Given data Block Start

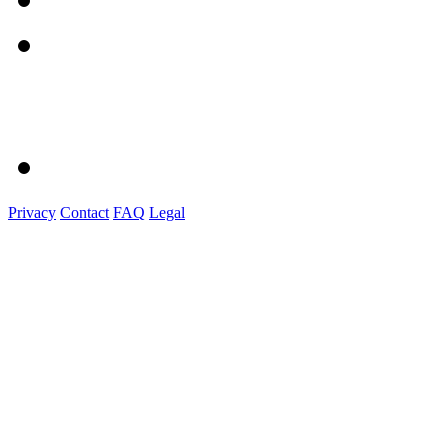
Privacy
Contact
FAQ
Legal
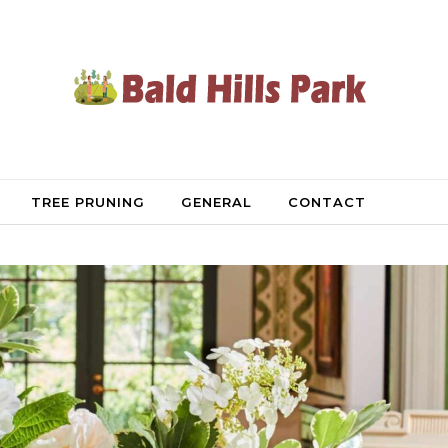
TREE PRUNING
GENERAL
CONTACT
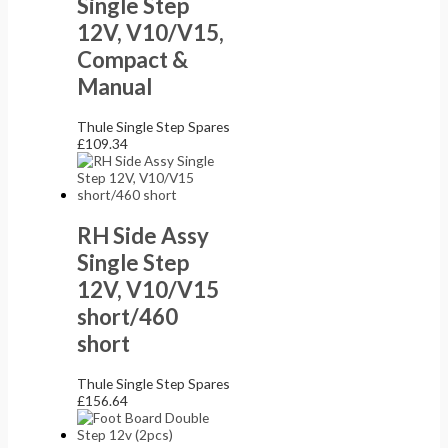
Single Step
12V, V10/V15,
Compact &
Manual
Thule Single Step Spares
£
109.34
RH Side Assy
Single Step
12V, V10/V15
short/460
short
Thule Single Step Spares
£
156.64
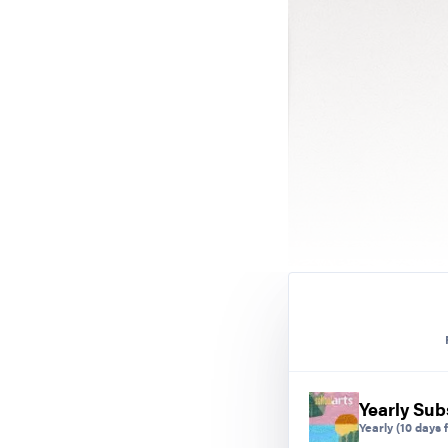
Yearly Sub
Yearly
(10 days f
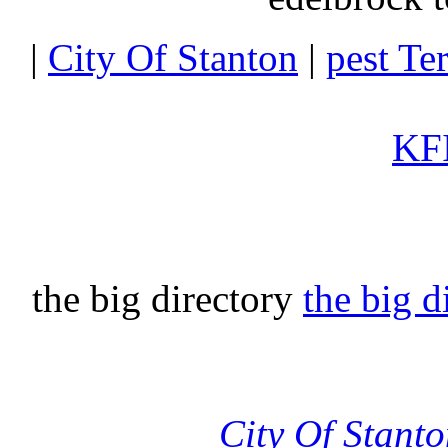
|
City Of Stanton
|
pest Te
KFI
the big directory
the big d
City Of Stant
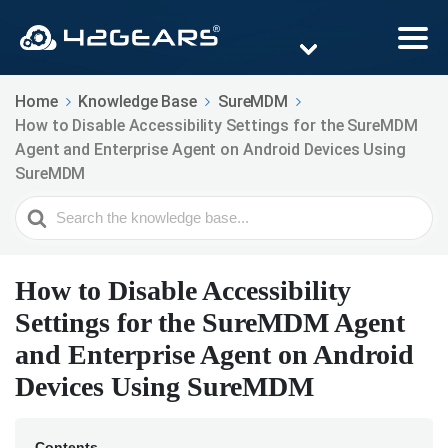
Home
Knowledge Base
SureMDM
How to Disable Accessibility Settings for the SureMDM
Agent and Enterprise Agent on Android Devices Using
SureMDM
Search
For
How to Disable Accessibility
Settings for the SureMDM Agent
and Enterprise Agent on Android
Devices Using SureMDM
Contents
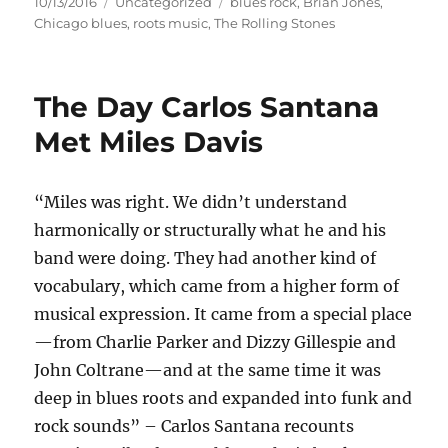
Posted
Categories
Tags
10/13/2016
Uncategorized
blues rock
,
Brian Jones
,
on
Chicago blues
,
roots music
,
The Rolling Stones
The Day Carlos Santana
Met Miles Davis
“Miles was right. We didn’t understand
harmonically or structurally what he and his
band were doing. They had another kind of
vocabulary, which came from a higher form of
musical expression. It came from a special place
—from Charlie Parker and Dizzy Gillespie and
John Coltrane—and at the same time it was
deep in blues roots and expanded into funk and
rock sounds” – Carlos Santana recounts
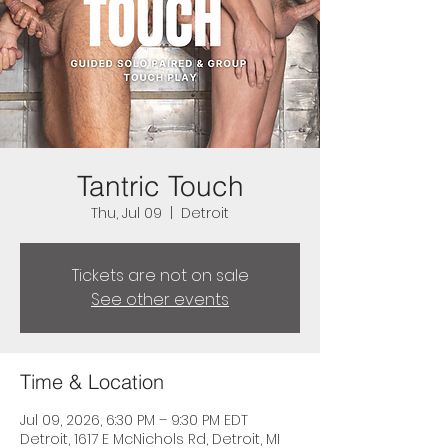
Tantric Touch
Thu, Jul 09
  |  
Detroit
Tickets are not on sale
See other events
Time & Location
Jul 09, 2026, 6:30 PM – 9:30 PM EDT
Detroit, 1617 E McNichols Rd, Detroit, MI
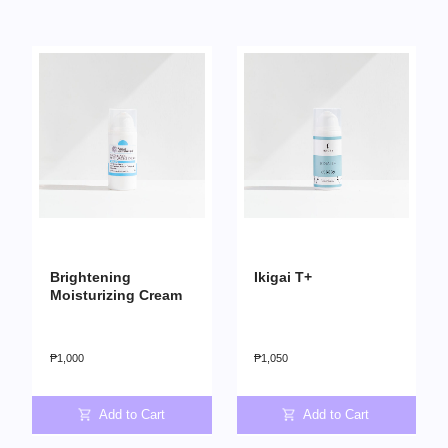
Brightening
Ikigai T+
Moisturizing Cream
₱
1,000
₱
1,050
Add to Cart
Add to Cart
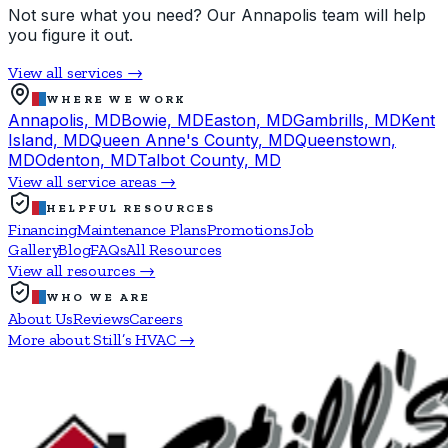
Not sure what you need? Our Annapolis team will help
you figure it out.
View all services →
WHERE WE WORK
Annapolis, MD
Bowie, MD
Easton, MD
Gambrills, MD
Kent
Island, MD
Queen Anne's County, MD
Queenstown,
MD
Odenton, MD
Talbot County, MD
View all service areas →
HELPFUL RESOURCES
Financing
Maintenance Plans
Promotions
Job
Gallery
Blog
FAQs
All Resources
View all resources →
WHO WE ARE
About Us
Reviews
Careers
More about Still’s HVAC →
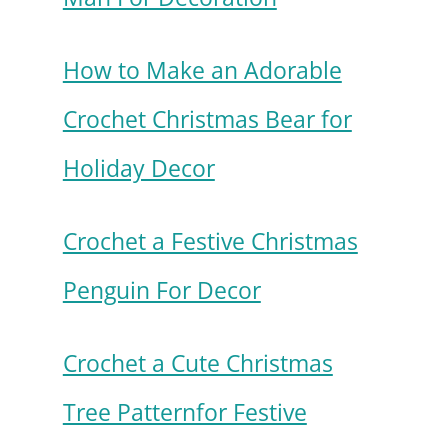
How to Make an Adorable
Crochet Christmas Bear for
Holiday Decor
Crochet a Festive Christmas
Penguin For Decor
Crochet a Cute Christmas
Tree Patternfor Festive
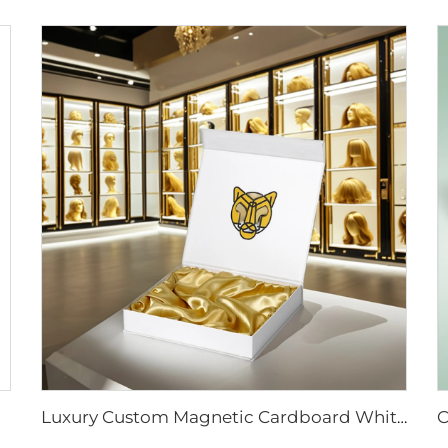
Luxury Custom Magnetic Cardboard White Box With Foil Gold Stamping Paper Packaging Gift Boxes With Silk for Cosmetic Wigs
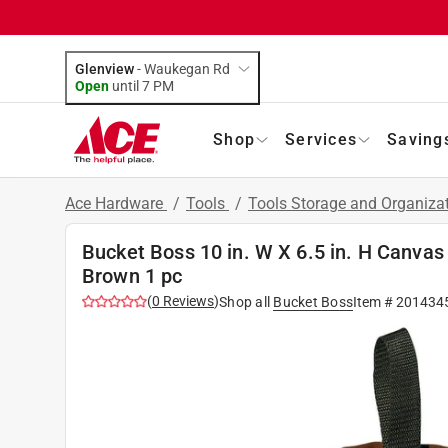
Glenview
-
Waukegan Rd
Open
until
7 PM
Shop
Services
Saving
Ace Hardware
/
Tools
/
Tools Storage and Organiza
Bucket Boss 10 in. W X 6.5 in. H Canvas
Brown 1 pc
(
0
Reviews
)
Shop all
Bucket Boss
Item #
201434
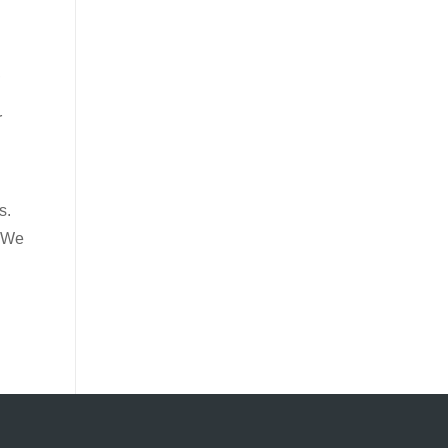
,
r
s.
. We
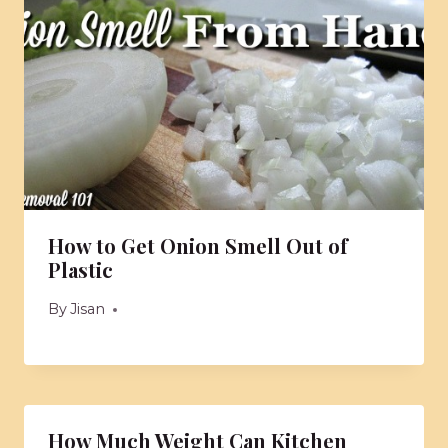
How to Get Onion Smell Out of
Plastic
By
Jisan
How Much Weight Can Kitchen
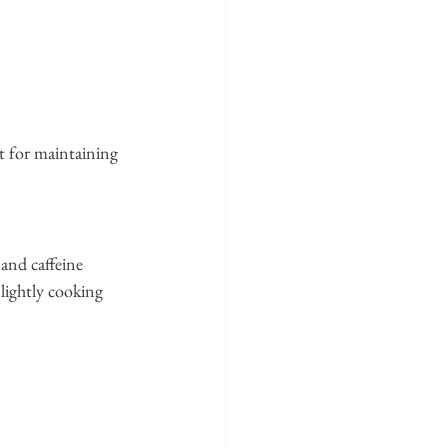
t for maintaining 
 and caffeine 
lightly cooking 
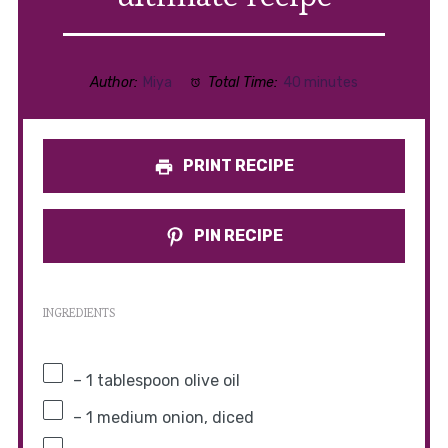
Author:
Miya
Total Time:
40 minutes
PRINT RECIPE
PIN RECIPE
INGREDIENTS
– 1 tablespoon olive oil
– 1 medium onion, diced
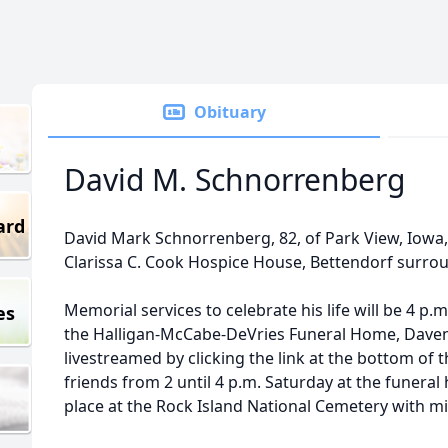
Obituary
David M. Schnorrenberg
ard
David Mark Schnorrenberg, 82, of Park View, Iowa, 
Clarissa C. Cook Hospice House, Bettendorf surrou
Memorial services to celebrate his life will be 4 p.
es
the Halligan-McCabe-DeVries Funeral Home, Davenp
livestreamed by clicking the link at the bottom of th
friends from 2 until 4 p.m. Saturday at the funeral 
place at the Rock Island National Cemetery with mi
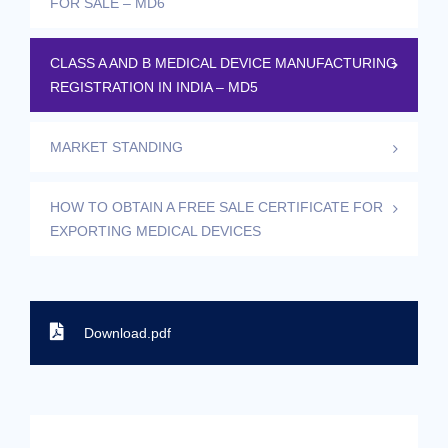
FOR SALE – MD6
CLASS A AND B MEDICAL DEVICE MANUFACTURING
REGISTRATION IN INDIA – MD5
MARKET STANDING
HOW TO OBTAIN A FREE SALE CERTIFICATE FOR
EXPORTING MEDICAL DEVICES
Download.pdf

Given data Block End

Work instructions » Please output every record above exactly. Leave the pictures out.

Expected answer »
Privacy
Contact
FAQ
Legal
TREE PRUNING
GENERAL
CONTACT
Single Step
12V, V10/V15,
Compact &
Manual
Thule Single Step Spares
£
109.34
RH Side Assy
Single Step
12V, V10/V15
short/460
short
Thule Single Step Spares
£
156.64
Yearly Sub
Yearly
(10 days f
|
City Of Stanton
|
pest Te
KFI
the big directory
the big d
City Of Stant
Home
Knowledge Base
SureMDM
How to Disable Accessibility Settings for the SureMDM
Agent and Enterprise Agent on Android Devices Using
SureMDM
Search
For
How to Disable Accessibility
Settings for the SureMDM Agent
and Enterprise Agent on Android
Devices Using SureMDM
Contents
Posted
Categories
Tags
10/13/2016
Uncategorized
blues rock
,
Brian Jones
,
on
Chicago blues
,
roots music
,
The Rolling Stones
The Day Carlos Santana
Met Miles Davis
“Miles was right. We didn’t understand
harmonically or structurally what he and his
band were doing. They had another kind of
vocabulary, which came from a higher form of
musical expression. It came from a special place
—from Charlie Parker and Dizzy Gillespie and
John Coltrane—and at the same time it was
deep in blues roots and expanded into funk and
rock sounds” – Carlos Santana recounts
Tantric Touch
Thu, Jul 09
  |  
Detroit
Tickets are not on sale
See other events
Time & Location
Jul 09, 2026, 6:30 PM – 9:30 PM EDT
Detroit, 1617 E McNichols Rd, Detroit, MI
Brightening
Ikigai T+
Moisturizing Cream
₱
1,000
₱
1,050
Add to Cart
Add to Cart
Not sure what you need? Our Annapolis team will help
you figure it out.
View all services →
WHERE WE WORK
Annapolis, MD
Bowie, MD
Easton, MD
Gambrills, MD
Kent
Island, MD
Queen Anne's County, MD
Queenstown,
MD
Odenton, MD
Talbot County, MD
View all service areas →
HELPFUL RESOURCES
Financing
Maintenance Plans
Promotions
Job
Gallery
Blog
FAQs
All Resources
View all resources →
WHO WE ARE
About Us
Reviews
Careers
More about Still’s HVAC →
How to Make an Adorable
Crochet Christmas Bear for
Holiday Decor
Crochet a Festive Christmas
Penguin For Decor
Crochet a Cute Christmas
Tree Patternfor Festive
Luxury Custom Magnetic Cardboard White Box With Foil Gold Stamping Paper Packaging Gift Boxes With Silk for Cosmetic Wigs
Glenview
-
Waukegan Rd
Open
until
7 PM
Shop
Services
Saving
Ace Hardware
/
Tools
/
Tools Storage and Organiza
Bucket Boss 10 in. W X 6.5 in. H Canvas
Brown 1 pc
(
0
Reviews
)
Shop all
Bucket Boss
Item #
201434
,
r
s.
. We
How to Get Onion Smell Out of
Plastic
By
Jisan
How Much Weight Can Kitchen
t for maintaining 
 and caffeine 
lightly cooking 
Author:
Miya
Total Time:
40 minutes
PRINT RECIPE
PIN RECIPE
INGREDIENTS
– 1 tablespoon olive oil
– 1 medium onion, diced
Obituary
David M. Schnorrenberg
ard
David Mark Schnorrenberg, 82, of Park View, Iowa, 
Clarissa C. Cook Hospice House, Bettendorf surrou
Memorial services to celebrate his life will be 4 p.
es
the Halligan-McCabe-DeVries Funeral Home, Davenp
livestreamed by clicking the link at the bottom of th
friends from 2 until 4 p.m. Saturday at the funeral 
place at the Rock Island National Cemetery with mi
FOR SALE – MD6
CLASS A AND B MEDICAL DEVICE MANUFACTURING
REGISTRATION IN INDIA – MD5
MARKET STANDING
HOW TO OBTAIN A FREE SALE CERTIFICATE FOR
EXPORTING MEDICAL DEVICES
Download.pdf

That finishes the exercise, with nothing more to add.